Source records below:

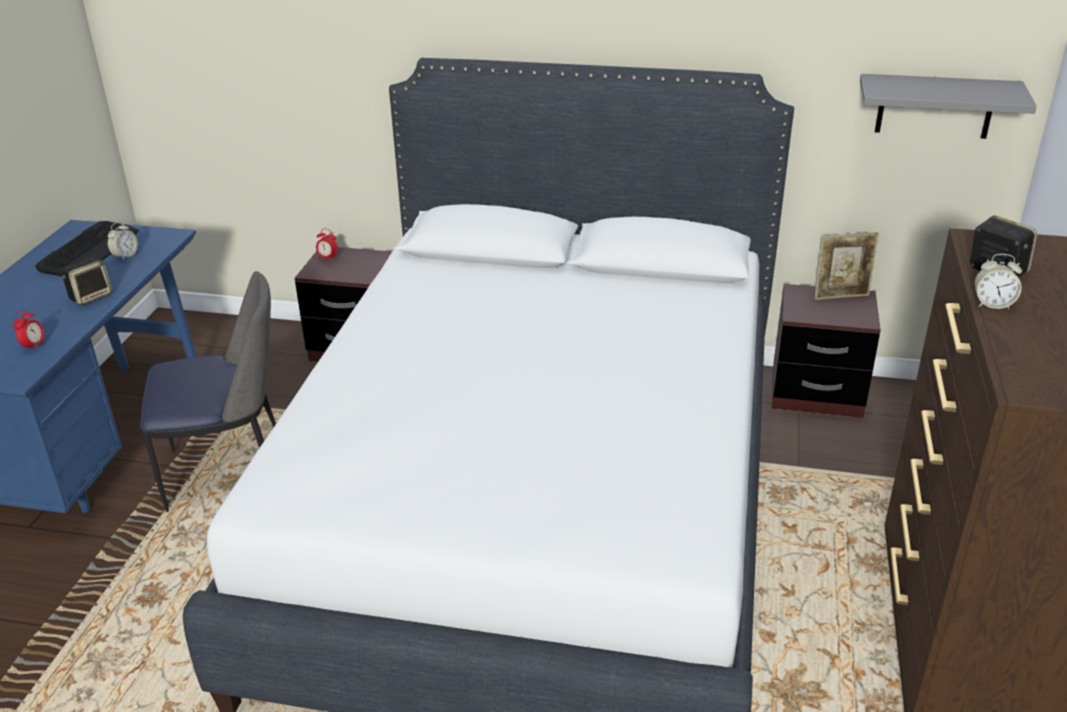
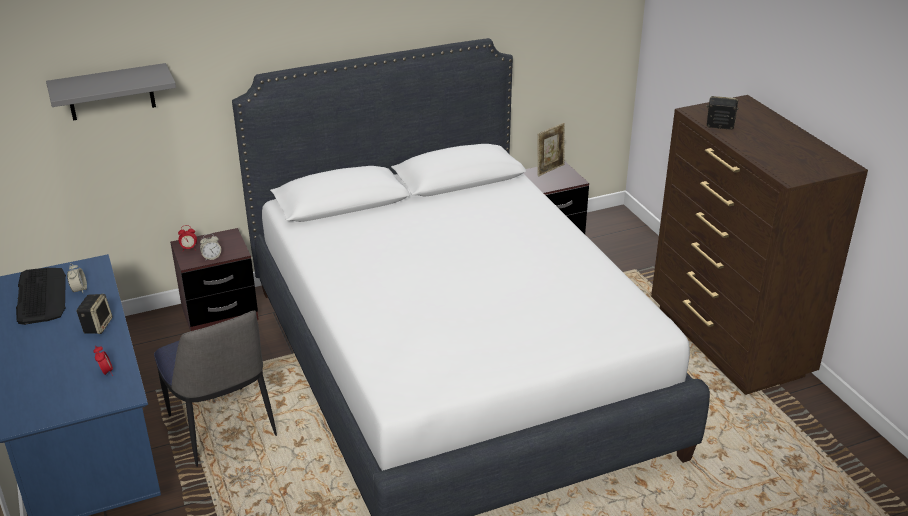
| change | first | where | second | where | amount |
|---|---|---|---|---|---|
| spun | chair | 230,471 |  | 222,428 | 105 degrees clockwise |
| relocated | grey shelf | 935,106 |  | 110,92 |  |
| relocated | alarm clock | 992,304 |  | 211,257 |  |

End of Source records.

Description of the task:
Give back every entry in full, exactly as written, with no picture included.

Response to the task:
| change | first | where | second | where | amount |
|---|---|---|---|---|---|
| spun | chair | 230,471 |  | 222,428 | 105 degrees clockwise |
| relocated | grey shelf | 935,106 |  | 110,92 |  |
| relocated | alarm clock | 992,304 |  | 211,257 |  |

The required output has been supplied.